Math support is helping students to build confidence in their skills
The pace moves slower than the typical souped-up high school math class for juniors so when a cheerleader flails her arms in distress, the teacher comes quickly.
“Somebody help! I’m dying here,” said Brielle McQuay, a remedial math student at Marietta High School.
The focus is on mastery -- teaching and re-teaching -- not drilling standards by exam deadlines.
In Math III Support classes, thousands of juniors across the state who barely passed freshman and sophomore math or failed their finals have a second chance to succeed. It is one of the ways schools help teens falling behind get back on track for graduation.
In the support class, general and special education students expected to work at the same level learn how to survive Math III, which has been accelerated to include advanced algebra , trigonometry and statistics under the Georgia Performance Standards curriculum.
And teachers have more leisure time to make lessons stick.
This fall, the state Board of Education upgraded the elective to core credit status for struggling juniors after telling final exam results -- only 52 percent passed their Math II End of Course Tests in May. (About 80,000 teens statewide failed final exams in Math I and Math II last spring.) The state is allowing the remedial course to count as a full year of math toward the four needed for graduation. The upgrade will last for the next two years.
“I think that this intervention was exactly what we needed,” said Sandi Woodall, state mathematics program coordinator. “It has been a fantastic opportunity for students. High schools are making wide use of the opportunity.”
The state also offers a free online course through Georgia Virtual School to help students review Math I, II and III. Mathematics ExPreSS Online is available for free and features sample questions to prepare the Class of 2012 for the new Georgia High School Graduation Test. Parents can also use it to help their kids understand math homework.
Hall County Schools Math III support teachers use the online course to supplement their lessons and track student progress as they teach the 20 standards on the new high school graduation test. Some of the lessons preview Math III skills. "A regular Math III course cannot devote as much time for graduation test review as the Math III Support class," said Melissa Stewart, a Hall math teacher on special administrative assignment who helped to design the state's online course. The district has 17 Math III Support classes.
Math III Support students spend class time reviewing freshman and sophomore math so that when they can enter Math III ready for the rigor. Beginning with the class of 2012, every student must pass four years of math to receive a college prep diploma even if he or she plans to attend a technical school or enter the work force after graduation.
On Friday at Marietta High, juniors and those a few credits shy of the 11th grade reviewed a statistics lesson first taught freshman year. The students had to guess the probability of picking colored marbles from a jar.

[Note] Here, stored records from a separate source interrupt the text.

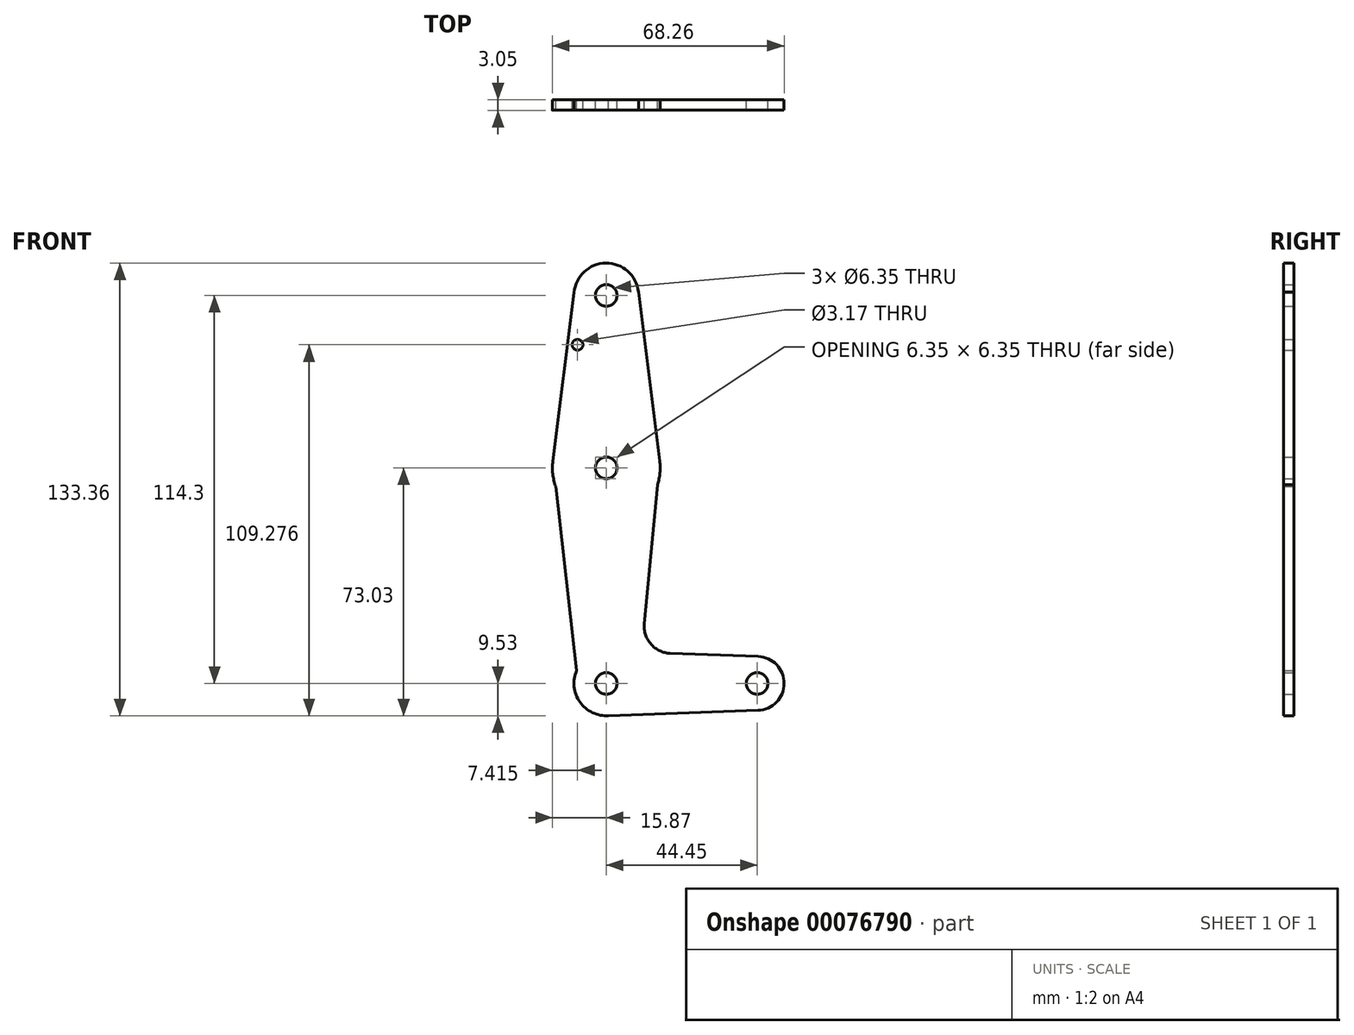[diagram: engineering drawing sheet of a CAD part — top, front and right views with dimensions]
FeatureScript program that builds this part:
annotation { "Feature Type Name" : "Feature", "Feature Type Description" : "" }
export const myFeature = defineFeature(function(context is Context, id is Id, definition is map)
    precondition{}
    {
        {
            var Q0;
            Q0=qCreatedBy(makeId("Front.planeOp"),FACE);
            var sketch = newSketch(context, id + "F0", { "sketchPlane" : qUnion([Q0])});
            skCircle(sketch, "E0", {"center": v(0, 114.3) * mm, "radius": 9.53 * mm});
            skLineSegment(sketch, "E1", {"start": v(0, 0) * mm, "end": v(44.45, 0) * mm});
            skCircle(sketch, "E2", {"center": v(0, 63.5) * mm, "radius": 15.88 * mm});
            skCircle(sketch, "E3", {"center": v(0, 0) * mm, "radius": 9.53 * mm});
            skCircle(sketch, "E4", {"center": v(44.45, 0) * mm, "radius": 7.94 * mm});
            skLineSegment(sketch, "E5", {"start": v(0, 114.3) * mm, "end": v(0, 0) * mm});
            skLineSegment(sketch, "E6", {"start": v(-9.4, 115.88) * mm, "end": v(-15.75, 65.49) * mm});
            skLineSegment(sketch, "E7", {"start": v(-15.75, 65.49) * mm, "end": v(-8.71, 3.85) * mm});
            skLineSegment(sketch, "E8", {"start": v(15.75, 65.52) * mm, "end": v(11.22, 17.55) * mm});
            skLineSegment(sketch, "E9", {"start": v(18.85, 8.85) * mm, "end": v(44.73, 7.93) * mm});
            skLineSegment(sketch, "E10", {"start": v(0, -9.53) * mm, "end": v(44.73, -7.93) * mm});
            skLineSegment(sketch, "E11", {"start": v(9.47, 115.35) * mm, "end": v(15.75, 65.52) * mm});
            skArc(sketch, "E12.filletArc", {"start": v(11.22, 17.55) * mm, "mid": v(13.16, 11.55) * mm, "end": v(18.85, 8.85) * mm});
            skCircle(sketch, "E13", {"center": v(0, 114.3) * mm, "radius": 3.18 * mm});
            skCircle(sketch, "E14", {"center": v(0, 63.5) * mm, "radius": 3.18 * mm});
            skCircle(sketch, "E15", {"center": v(0, 0) * mm, "radius": 3.18 * mm});
            skCircle(sketch, "E16", {"center": v(44.45, 0) * mm, "radius": 3.18 * mm});
            skCircle(sketch, "E17", {"center": v(-8.45, 99.75) * mm, "radius": 1.59 * mm});
            skSolve(sketch);
        }
        {
            var Q0;
            Q0 = qSketchRegion(id + "F0", true);
            var Q1;
            {var subQ0=sQuery(id+"F0.wireOp",EDGE,"E15");var subQ1=sQuery(id+"F0.wireOp",EDGE,"E1");var subQ2=makeQuery(id+"F0.imprint","INTERSECT",VERTEX,{"derivedFrom":[subQ1,subQ0]});Q1=makeQuery(id+"F0.imprint","IMPRINT",FACE,{"disambiguationData":[TD([[makeQuery(id+"F0.imprint","IMPRINT",EDGE,{"disambiguationData":[TD([[subQ2,-1.0]])],"derivedFrom":subQ1}),1.0]])]});}
            extrude(context, id + "F1", {"entities" : qUnion([Q0, Q1]), "depth" : 3.05 * mm});
        }
    });
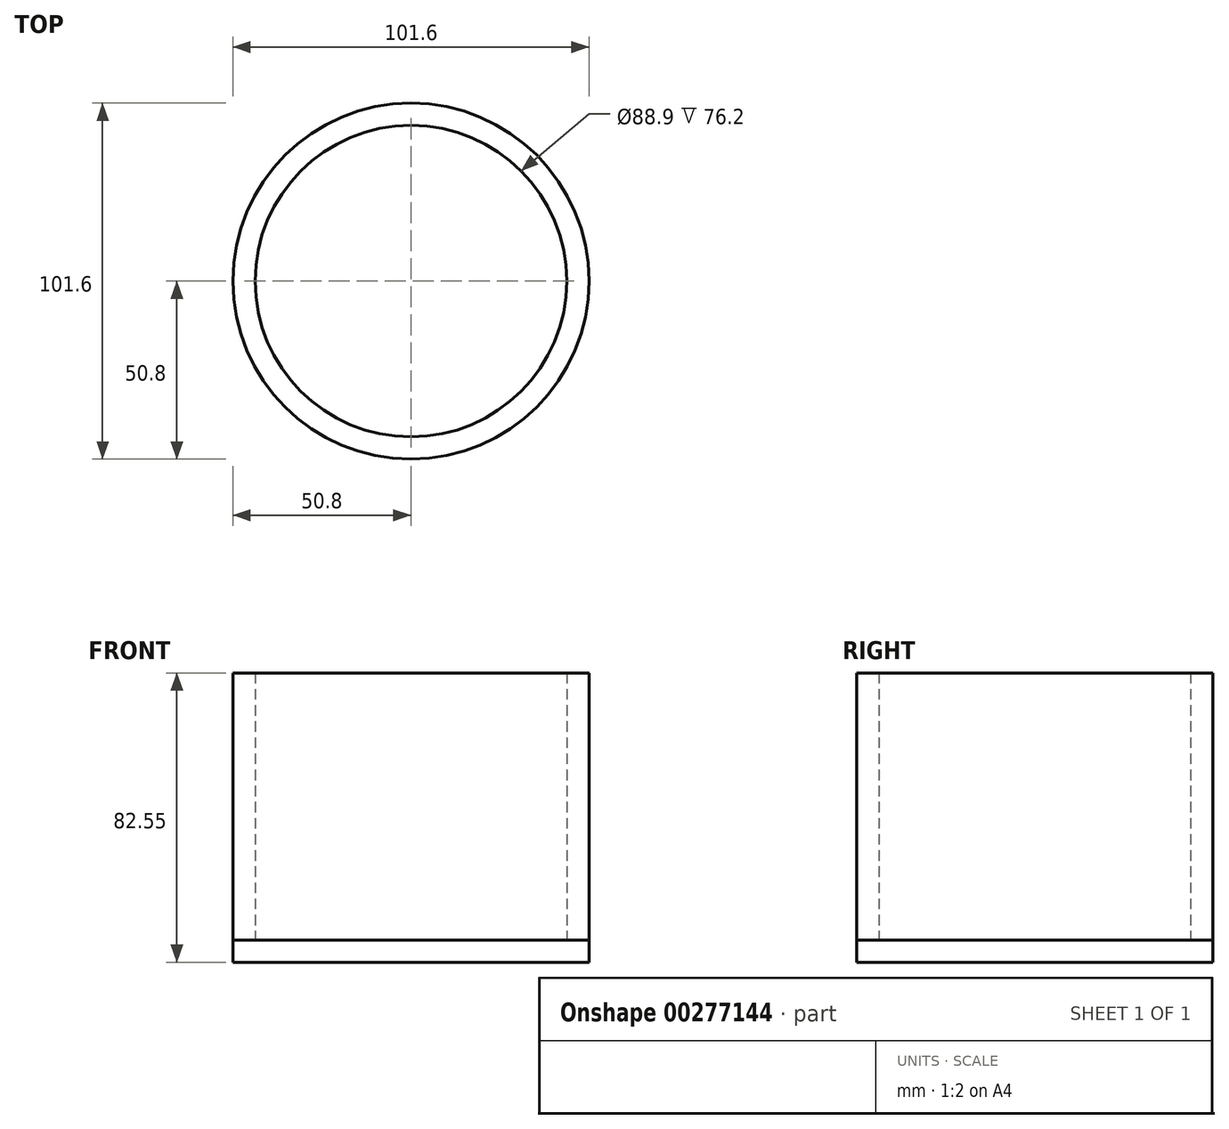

Teacher Amanda Wicks coached them through the problems. “Keep working at it,” she said. “I’m here every day after school.”
Yesica Garcia, who fell behind in Math I, hit a mental roadblock. “Probability is complicated,” she said. “I’m a visual person, I need to see some marbles.’’
After some help, Garcia called out the right steps to finding the solution. Wicks nodded in approval.
The work in the remedial classes is far more rigorous than many current seniors mastered under the old math curriculum. Most of the math on the old graduation test is what students now cover in middle school.
Said Wicks: “Under the old curriculum, I would teach students for six weeks how to solve a linear equation. These kids came to me in August not only solving linear equations, they can multiply binomials. Their level of understanding math is three-fold.”
In Cobb County Schools, 950 students are taking Math III Support, which is offered at every high school. Most Forsyth and Fulton county public schools offer the support class. At Atlanta Public Schools only Douglass High, Washington High and South Atlanta Health offer the full course, but other campuses will come on line second semester, said district spokesman Keith Bromery.
Gwinnett County Schools students do not take the remedial course alone for full-credit, said Sloan Roach, district spokeswoman. It is still offered only as a companion course for Math III.
About 180 Marietta High students take Math III Support along with Math II or Math III to earn double credits toward graduation. By May, many of the struggling students will have completed all four years of math, said Marietta secondary school math coach Carla Bidwell. "We will strongly encourage them to take another year of math and offer lots of options,” she said. "The class also takes some of the pressure off of those who are behind so they can catch up."
Kelly Ryan, 16, says the course is making her feel more confident about succeeding in Math III and on the graduation test. “In Math I and II they were trying to jam every single thing in such a small period of time and then we would have a test,” she said. “You didn’t have time to grasp every concept … This is so much slower.”